Dry van spot rates have fallen significantly so far in April, conceding all the gains of March, according to a analysis of pricing in a sample of roughly 200 top US freight lanes. Data from digital broker Loadsmart shows the unweighted average dry-van spot rate on these lanes fell to $1.83 per mile so far in April, after surging to $1.94 per mile in March amid panic buying.

The Loadsmart data doesn’t represent actual transactions, but rather a guaranteed quote of what a shipper would pay, all-in, captured on a bi-weekly basis. 

Loads sink alongside pricing

In the week ending April 4, DAT Solutions saw spot market loads and rates decrease overall, with pricing rising on only a handful of lanes, according to market analyst Peggy Dorf.

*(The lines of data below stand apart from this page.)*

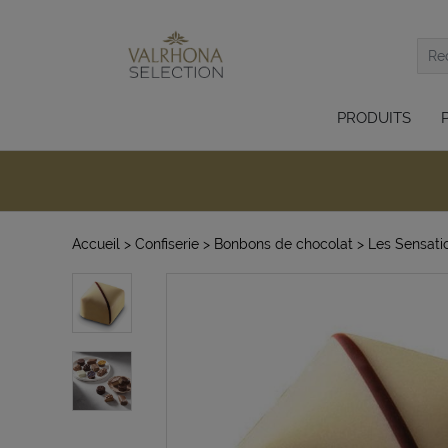
PRODUITS
Accueil
> Confiserie
> Bonbons de chocolat
> Les Sensati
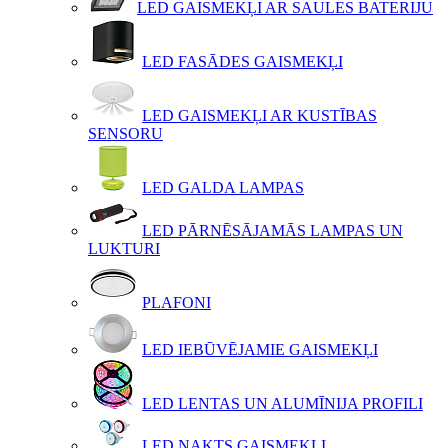
LED GAISMEKĻI AR SAULES BATERIJU
LED FASĀDES GAISMEKĻI
LED GAISMEKĻI AR KUSTĪBAS
SENSORU
LED GALDA LAMPAS
LED PĀRNĒSĀJAMĀS LAMPAS UN
LUKTURI
PLAFONI
LED IEBŪVĒJAMIE GAISMEKĻI
LED LENTAS UN ALUMĪNIJA PROFILI
LED NAKTS GAISMEKĻI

Most lanes saw rates slide, and some slid far. The average dry van rate from Seattle to Salt Lake City fell 21 cents per mile, and the Denver to Chicago rate dropped 14 cents, she said in a blog post April 6.

DAT also said the average national dry-van spot wholesale rate, including fuel surcharges, is averaging $1.83 per mile so far in April after rising to $1.87 per mile in March. In February, the dry-van wholesale average was $1.79 per mile, compared with $1.87 per mile in January, according to the load board operator. Absent surcharges, the average van linehaul rate April 4 was $1.63 per mile. That's still up 5.2 percent from the same period a year ago.

Loadsmart's data shows a similar seesaw in national spot truck rates: January at $1.91, February at $1.81, March at $1.90, and April at $1.83 so far. 

DAT's spot load posts were down 38.7 percent week to week April 4, after rising 39.1 percent year over year in March, according to DAT. That indicates that either the surge in freight brought on by panic buying has eased, and eased rapidly, or that contract carriers have reassigned equipment and are now hauling more of those shipments as other freight diminishes.

“What we are seeing is desperation leading to cutting rates below what it takes to operate a truck,” Tucker said. “It can’t go on forever.” 

What Tucker thinks is likely to come before a reversal in pricing is widespread culling of under-capitalized, highly leveraged carriers, many of them small businesses. That could make last year’s uptick in bankruptcies seem insignificant.